━━━ EXCERPT TO READ ━━━

Lemony Snicket lives on the windiest block in San Francisco.

The mysterious author doesn't mind a haunting wind. It helps the creativity.

But he does mind drop-in fans, so he'll only identify it as near the five points where Masonic, Buena Vista, Roosevelt, Upper Terrace and Ashbury Terrace come together. It is also uphill from the intersection of States and Levant. Try finding that one.

Lemony Snicket is the name on "A Series of Unfortunate Events" that bedevil orphans. Daniel Handler is the name on the royalty checks for 7 million books sold. That is how he and his wife, Lisa Brown, advanced from a rental in the Richmond flats to a 1907 Victorian atop a steep hill.

"I don't plan on getting any higher than this," says Handler, who moved in a year ago and celebrated by writing "The Slippery Slope," the 10th book in a planned series of 13.

Starting at 8:30 a.m., he moves back and forth, switching screens from the shy Snicket, hatching calamity for kids, to the friendly Handler, 33, writer of novels and screenplays for adults. At 3 p.m., both personas bundle up and go for a walk.

"One thing I like about this neighborhood is it's still half rentals. The other night there was a party until 5 in the morning two houses down from me," he says, standing on his front steps with the wind whipping the palm fronds - though it fails to budge his bristle-cut.

He doesn't doubt his block's "windiest" appellation, but he has doubts "about how that could even be measured, let alone verified."

Five points is a borderland. Down the north side is Cole Valley and the Haight, and down the south side is Corona Heights and the Castro. "Ashbury Heights always seems really pretentious," he says, trying out common handles. "So usually I tell people that I live near Buena Vista Park. That makes them think I'm sneaking off for anonymous sex in the middle of the night."

By day, Buena Vista is "the park where I fake my walk for TV cameras," representing newsmagazine shows.

━━━ DATA EXCERPTS ━━━

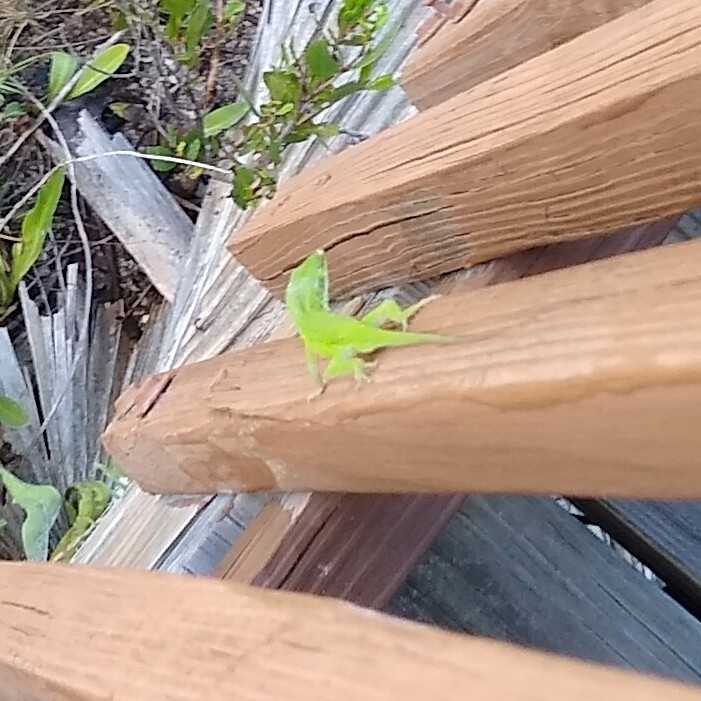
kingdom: Animalia
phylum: Chordata
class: Squamata
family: Dactyloidae
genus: Anolis
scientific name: Anolis carolinensis
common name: Green anole
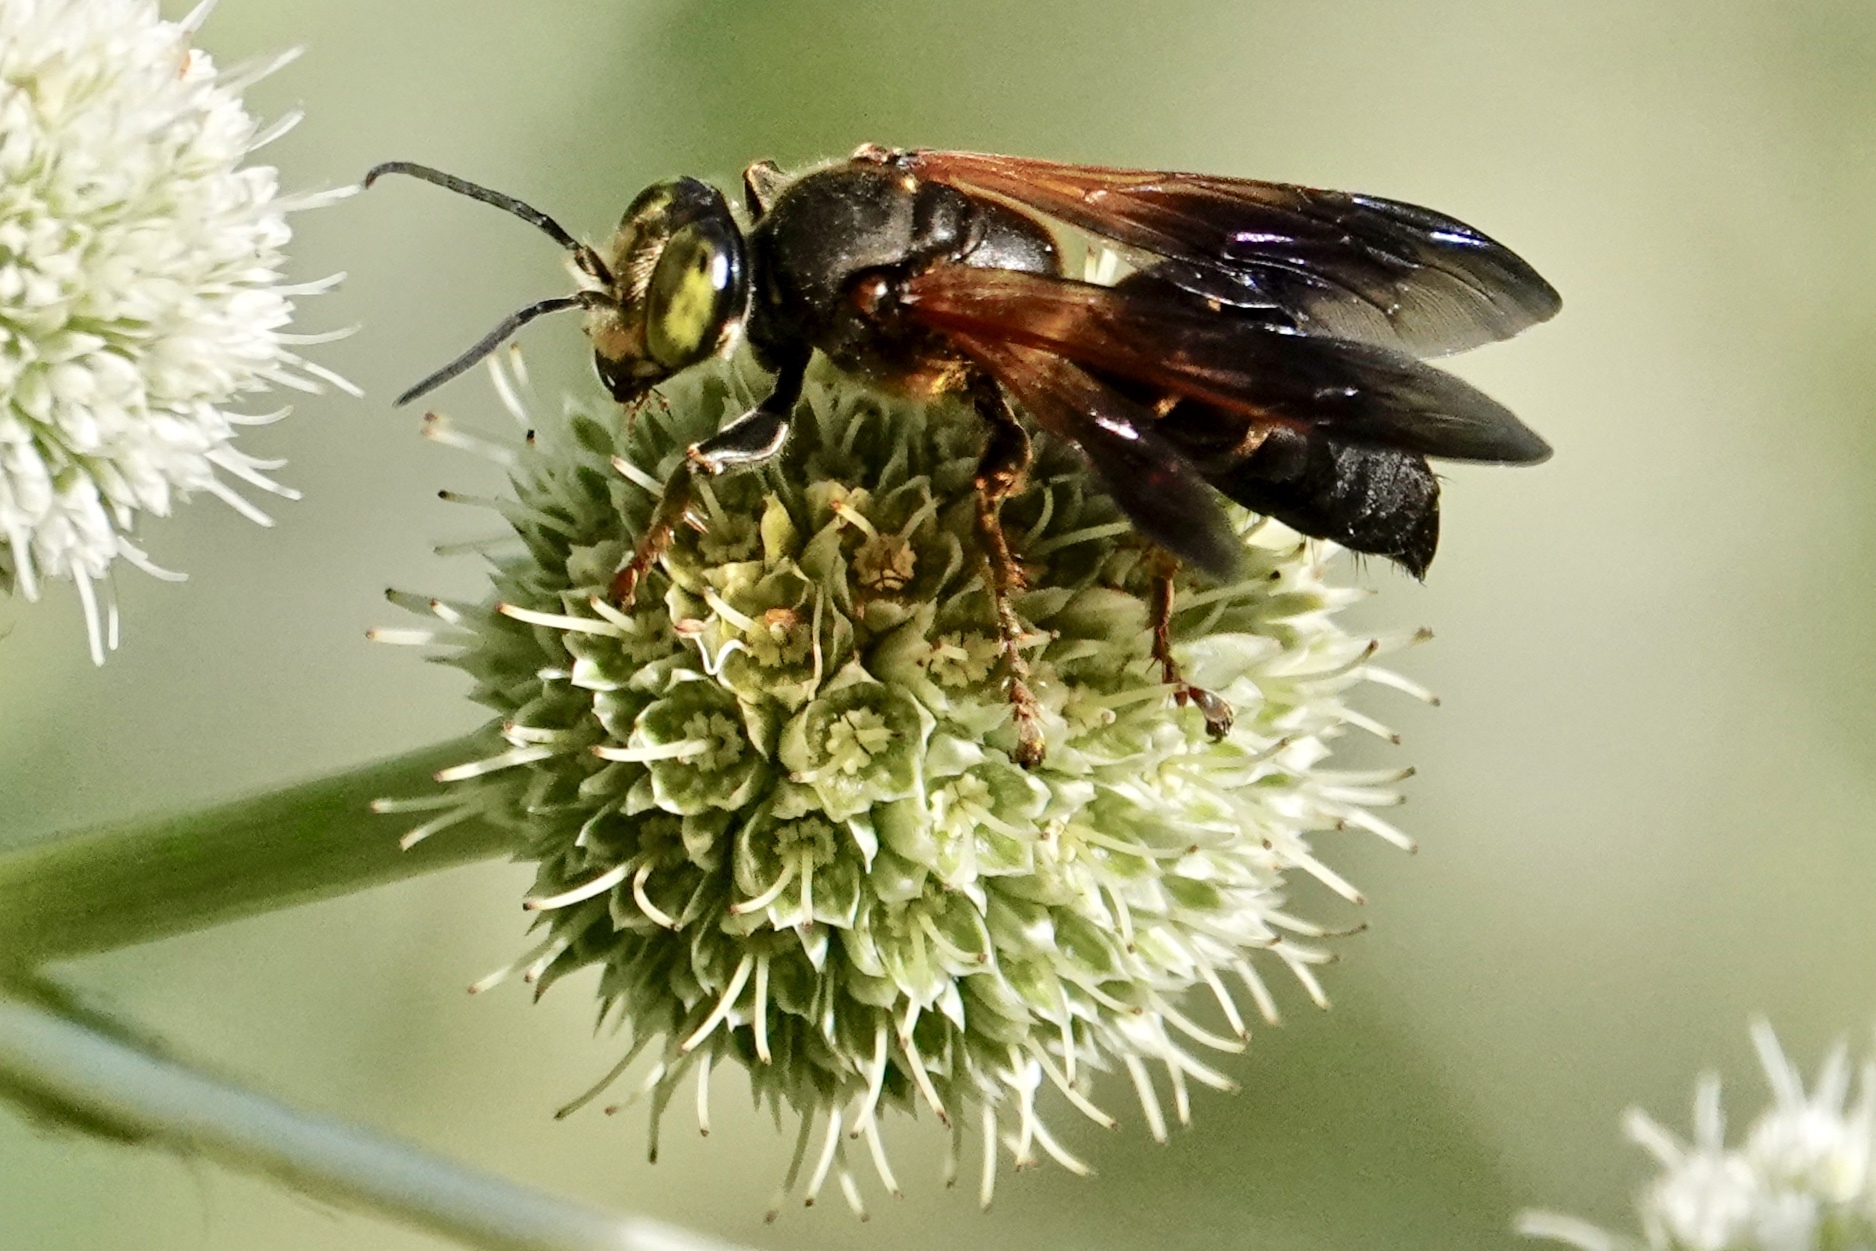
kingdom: Animalia
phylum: Arthropoda
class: Insecta
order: Hymenoptera
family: Crabronidae
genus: Tachytes
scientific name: Tachytes guatemalensis
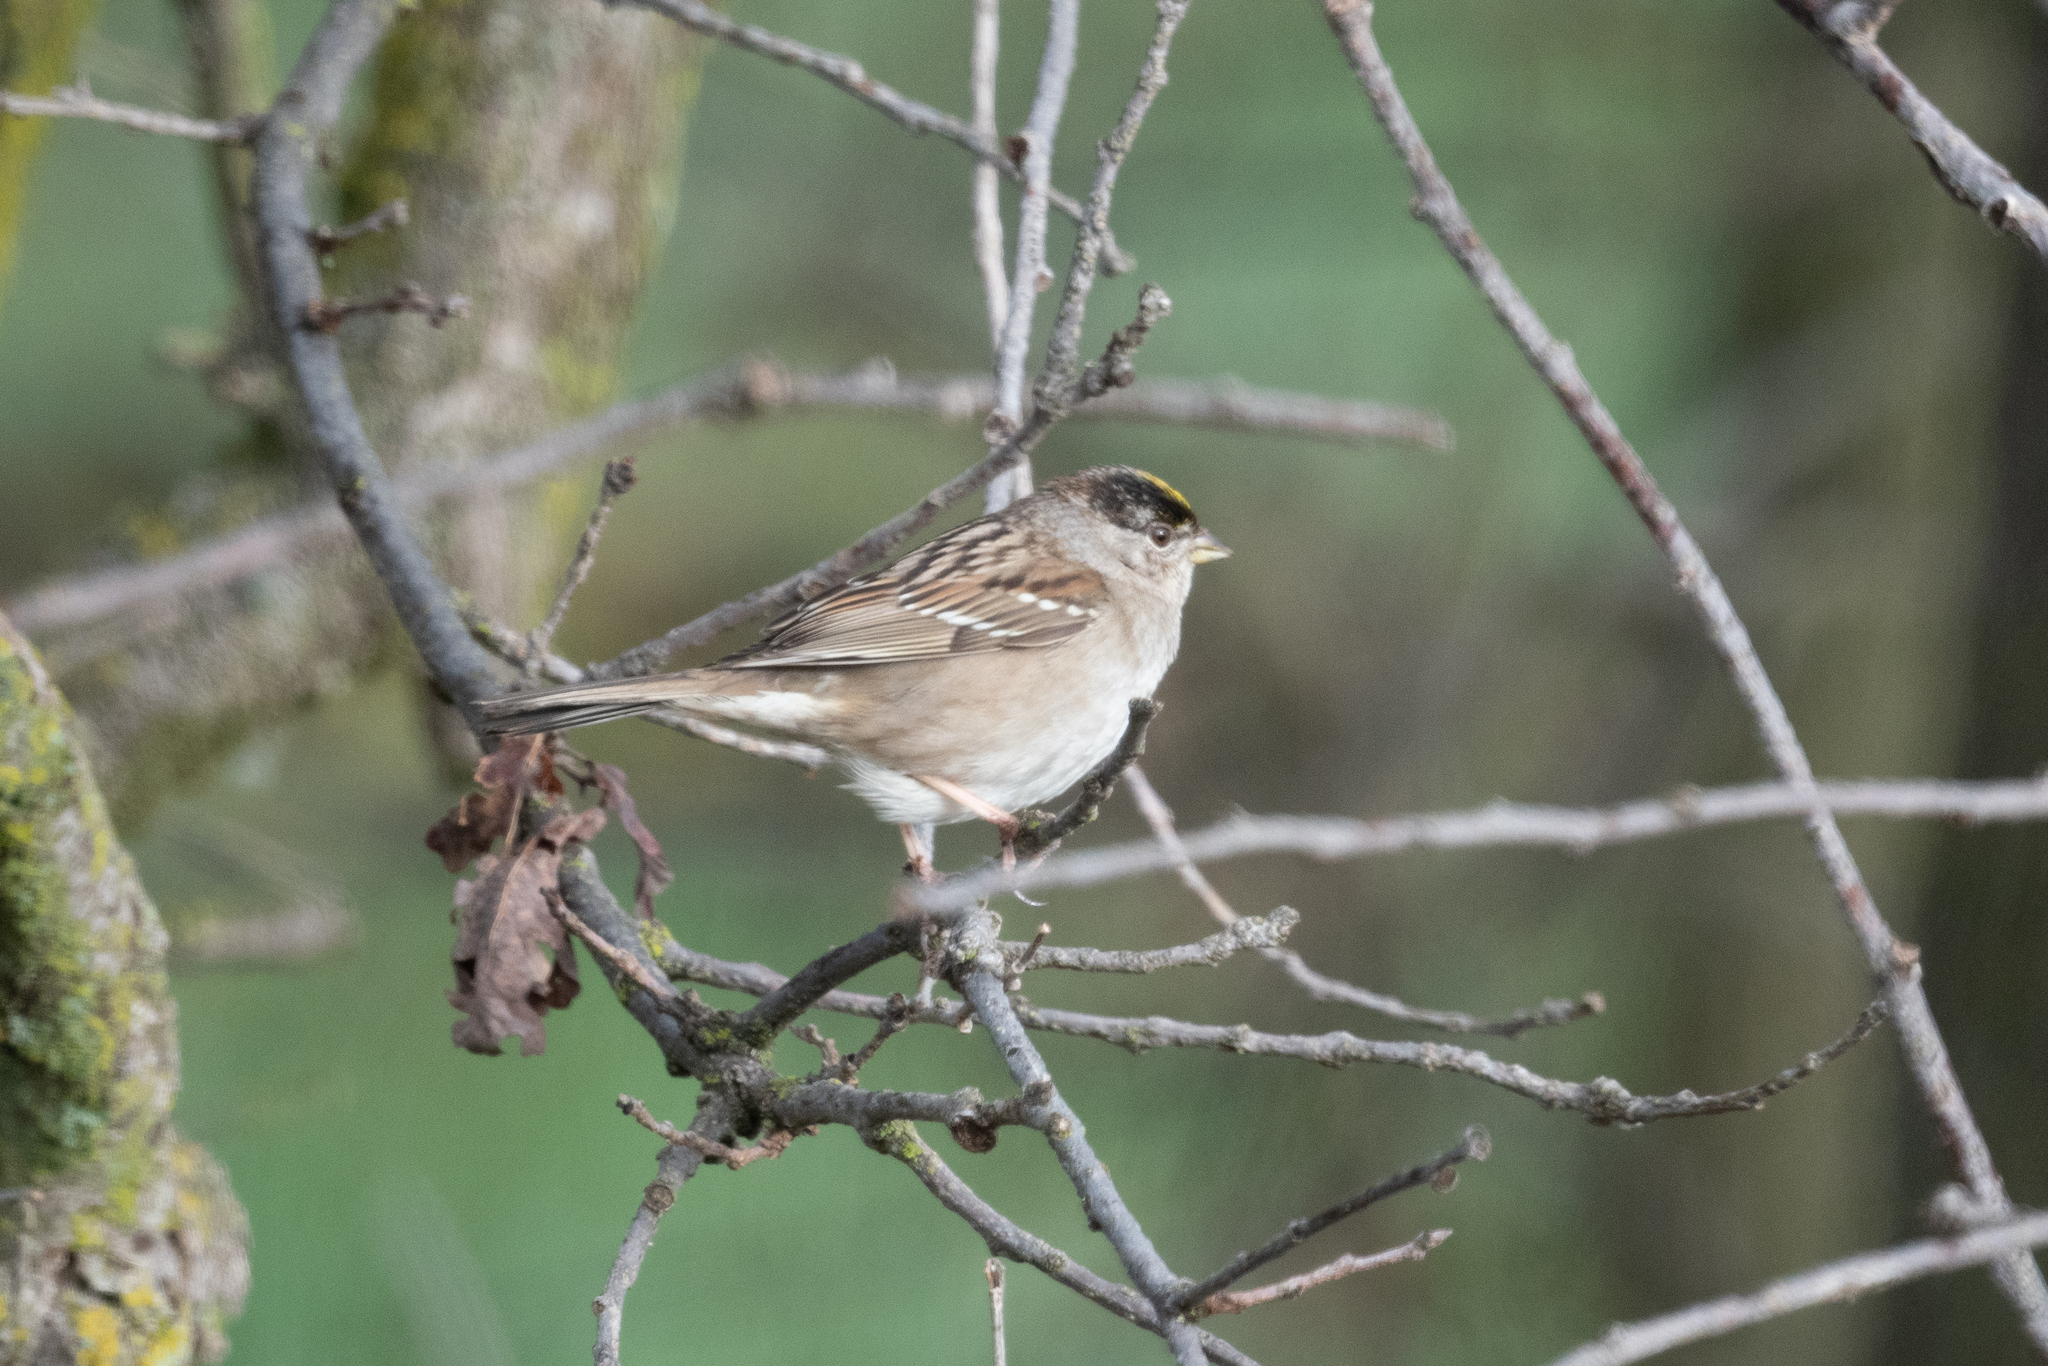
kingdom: Animalia
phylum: Chordata
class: Aves
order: Passeriformes
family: Passerellidae
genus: Zonotrichia
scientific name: Zonotrichia atricapilla
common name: Golden-crowned sparrow
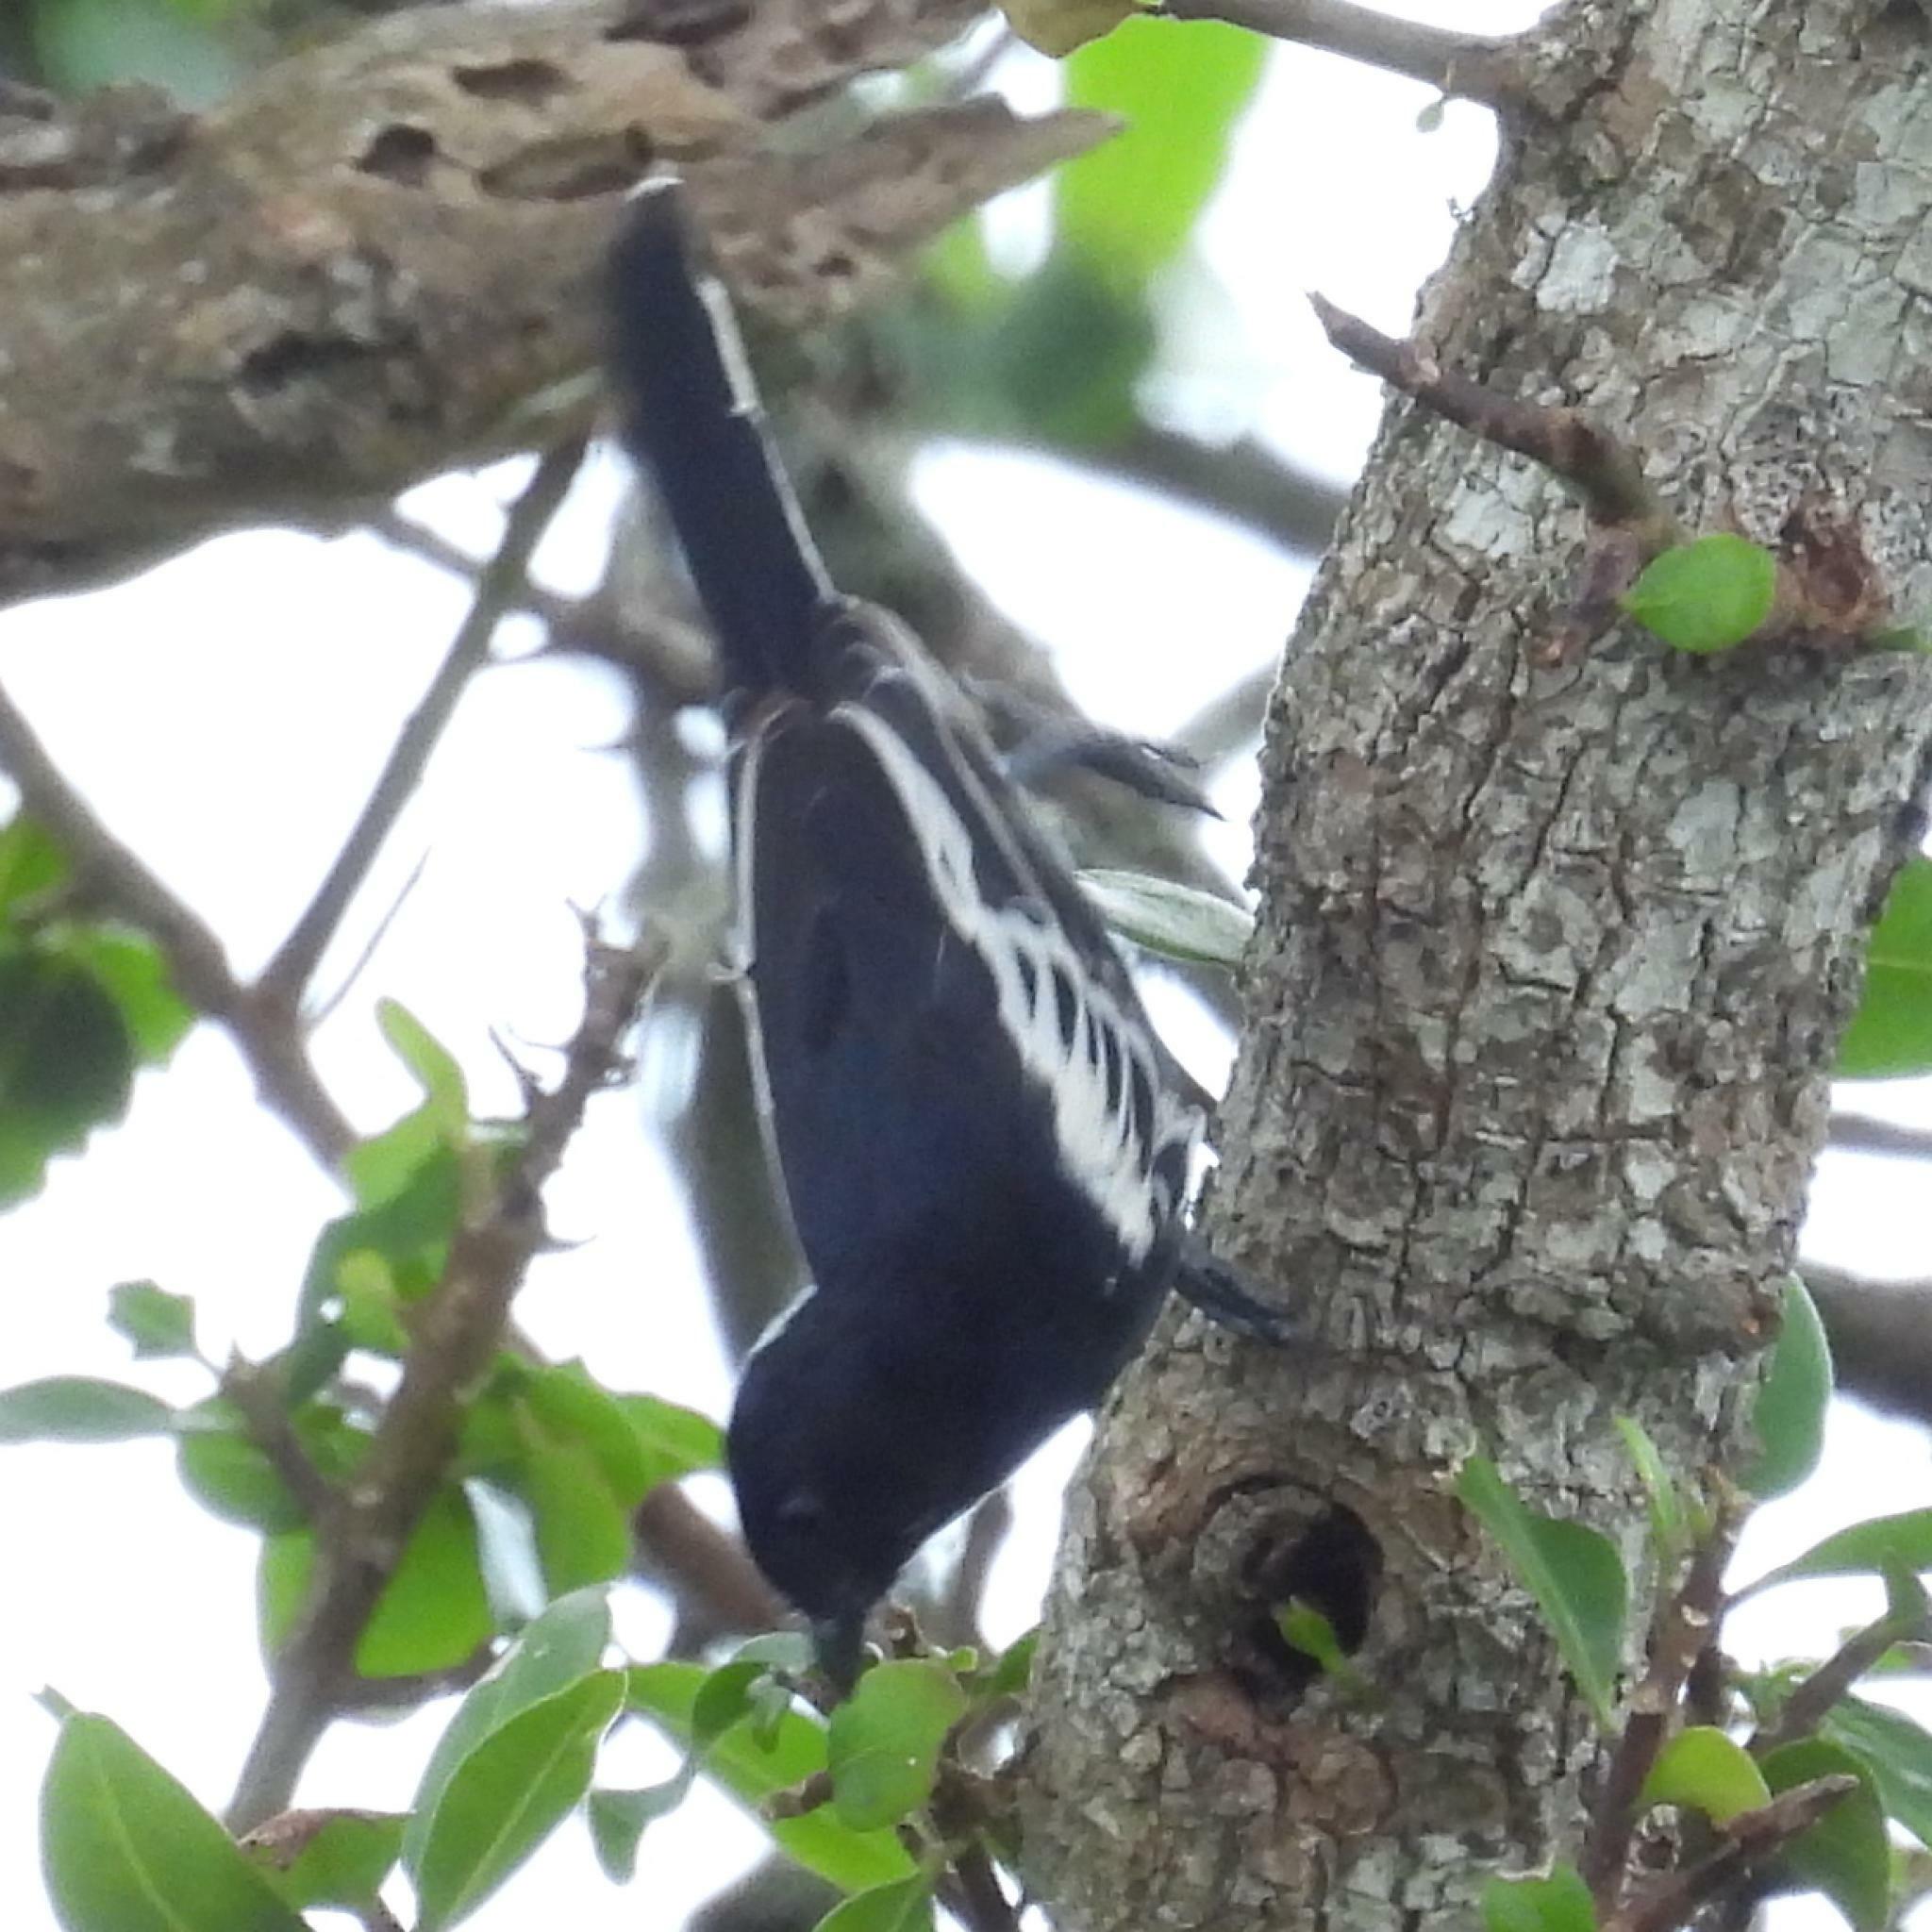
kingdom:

━━━

### TASK BRIEF
Name every street that the profile says comes together at the five points near where Lemony Snicket lives. The rows were taken from a different source than the profile.

### SOLUTION FOR THIS TASK
Masonic, Buena Vista, Roosevelt, Upper Terrace, Ashbury Terrace